Other methods of file:
F.close()
#Close the file. Python will automatically close a file after it is no longer used. However, this function is not guaranteed. It is best to develop the habit of closing it yourself. If a file is operated on after it is closed, a ValueError will be generated
F.flush()
#Write the contents of the buffer to the hard disk
F.fileno()
#Return a long integer "file" Tag "
F.isatty()
#Whether the file is a terminal device file (in a unix system)
F.tell()
#Returns the current position of the file operation mark, with the beginning of the file as the origin
F.next()
#Return to the next line and move the file operation flag to the next line. When a file is used in a statement such as for ... in file, the next() function is called to implement traversal.
F.seek(offset[,whence])
#Move the file operation mark to the offset position. This offset is generally calculated relative to the beginning of the file, and is generally a positive number.

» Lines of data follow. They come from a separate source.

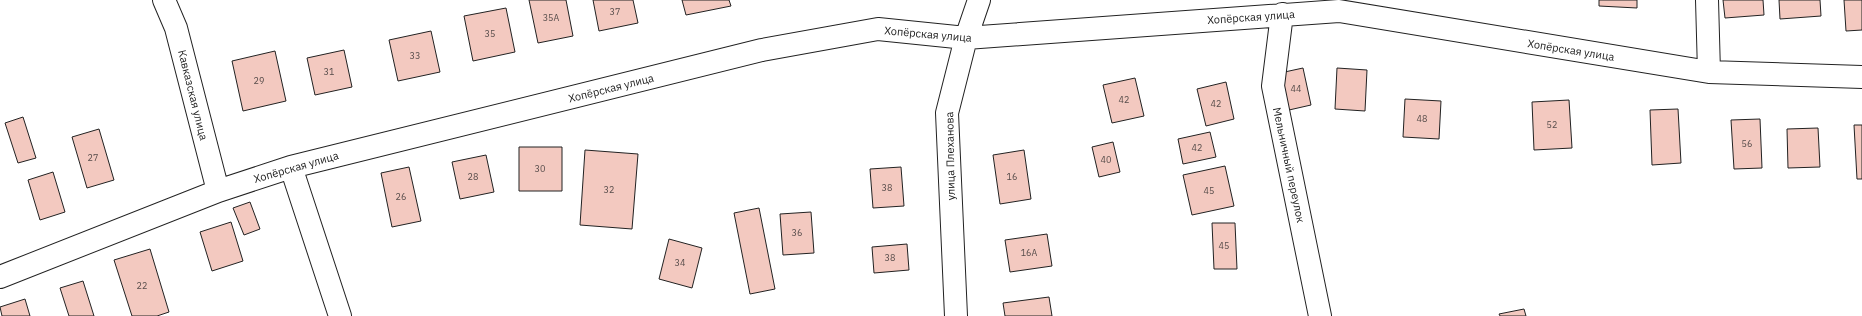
<svg xmlns="http://www.w3.org/2000/svg" width="1862" height="316" viewBox="0 0 1862 316" font-family="'IBM Plex Sans',sans-serif">
  <style>
    .building { fill: #f3c9c0; stroke: #222 }
    .lines { fill: none; stroke-linecap: round; stroke-linejoin: round }
    .minor-casing { stroke: #222; stroke-width: 24 }
    .minor { stroke: #fff; stroke-width: 22 }
    .labels { text-anchor: middle; stroke-width: 3; stroke-linejoin: round; paint-order: stroke }
    .number-label { font-size: 9px; fill: #564c4a }
    .street-label { font-size: 11px; fill: #222; stroke: #fff }
  </style>
  <rect width="100%" height="100%" fill="#fff"/>
  <path class="building" d="M529,0H566L573,36L538,43Z
    M593,0H633L638,23L599,31Z
    M682,0H729L731,6L686,15Z
    M1599,0H1637V8L1599,6Z
    M1723,0H1763L1764,15L1725,18Z
    M1779,0H1820L1821,16L1780,19Z
    M1844,0H1862V30L1846,31Z
    M506,8L515,52L473,61L464,16Z
    M431,31L440,72L398,81L389,40Z
    M344,50L352,87L315,95L307,58Z
    M275,51L286,101L243,111L232,61Z
    M1303,68L1311,105L1289,110L1280,73Z
    M1337,68L1367,70L1365,111L1335,109Z
    M1135,78L1144,116L1112,123L1103,85Z
    M1226,82L1234,119L1206,126L1197,89Z
    M1405,99L1441,101L1439,139L1403,137Z
    M1569,100L1572,148L1534,150L1532,102Z
    M1678,109L1681,163L1652,165L1650,110Z
    M23,117L36,158L18,163L5,123Z
    M1760,119L1762,168L1734,169L1731,120Z
    M1854,125H1862V179H1857Z
    M1818,128L1820,167L1788,168L1787,129Z
    M99,129L114,180L87,188L72,137Z
    M1210,132L1216,157L1183,164L1178,139Z
    M1113,142L1120,172L1099,177L1092,147Z
    M519,147H562V191H519Z
    M585,150L638,154L632,229L580,225Z
    M1024,150L1031,199L1000,204L993,155Z
    M486,155L494,192L460,199L452,162Z
    M1225,166L1234,206L1192,215L1183,175Z
    M409,167L421,221L392,227L381,173Z
    M901,167L904,206L873,208L870,169Z
    M53,172L65,212L40,220L28,180Z
    M250,202L260,229L244,235L233,208Z
    M759,208L775,289L750,294L734,213Z
    M811,212L814,253L783,255L780,214Z
    M231,222L243,261L212,271L200,232Z
    M1212,223H1235L1237,269H1214Z
    M1047,234L1052,266L1010,272L1005,240Z
    M669,239L702,248L692,288L659,279Z
    M907,244L909,270L874,273L872,247Z
    M150,249L169,312L157,316H132L114,260Z
    M83,281L94,316H69L60,288Z
    M1049,297L1052,316H1005L1003,303Z
    M25,299L30,316H2L0,307Z
    M1524,309L1526,316H1500L1499,314Z"/>
  <g class="lines">
    <g class="minor-casing">
      <path id="minor" d="M164,0L176,28L218,191
        M1707,0L1709,72
        M1282,14L1273,86L1320,316
        M291,167L340,316
        M0,277L218,191L291,167L762,50L878,29L966,38L1339,11L1709,72L1862,77
        M956,316L947,113L966,38L979,0"/>
    </g>
    <use href="#minor" class="minor"/>
  </g>
  <g class="labels">
    <g class="number-label">
      <text x="615" y="15">37</text>
      <text x="551" y="21">35А</text>
      <text x="490" y="37">35</text>
      <text x="415" y="59">33</text>
      <text x="329" y="75">31</text>
      <text x="259" y="84">29</text>
      <text x="1296" y="92">44</text>
      <text x="1124" y="103">42</text>
      <text x="1216" y="107">42</text>
      <text x="1422" y="122">48</text>
      <text x="1552" y="128">52</text>
      <text x="1747" y="147">56</text>
      <text x="1197" y="151">42</text>
      <text x="93" y="161">27</text>
      <text x="1106" y="163">40</text>
      <text x="540" y="172">30</text>
      <text x="473" y="180">28</text>
      <text x="1012" y="180">16</text>
      <text x="887" y="191">38</text>
      <text x="609" y="193">32</text>
      <text x="1209" y="194">45</text>
      <text x="401" y="200">26</text>
      <text x="797" y="236">36</text>
      <text x="1224" y="249">45</text>
      <text x="1029" y="256">16А</text>
      <text x="890" y="261">38</text>
      <text x="680" y="266">34</text>
      <text x="142" y="289">22</text>
    </g>
    <g class="street-label">
      <text transform="translate(1251 17) rotate(-4)" y="4">Хопёрская улица</text>
      <text transform="translate(928 34) rotate(5)" y="4">Хопёрская улица</text>
      <text transform="translate(1571 50) rotate(9)" y="4">Хопёрская улица</text>
      <text transform="translate(611 88) rotate(-14)" y="4">Хопёрская улица</text>
      <text transform="translate(193 95) rotate(76)" y="4">Кавказская улица</text>
      <text transform="translate(950 156) rotate(-91)" y="4">улица Плеханова</text>
      <text transform="translate(1289 165) rotate(78)" y="4">Мельничный переулок</text>
      <text transform="translate(296 167) rotate(-16)" y="4">Хопёрская улица</text>
    </g>
  </g>
</svg>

But this is not necessarily the case if the whence parameter is provided. whence can be 0 to start the calculation from the beginning, and 1 to use the current position as the origin. 2 means the calculation is performed with the end of the file as the origin. It should be noted that if the file is opened in a or a+ mode, the file operation mark will automatically return to the end of the file each time a write operation is performed.
F.truncate([size])
#Cut the file to the specified size. The default is to cut to the position of the current file operation mark. If size is larger than the file size, depending on the system, the file may not be changed, the file may be padded to the corresponding size with 0, or some random content may be added.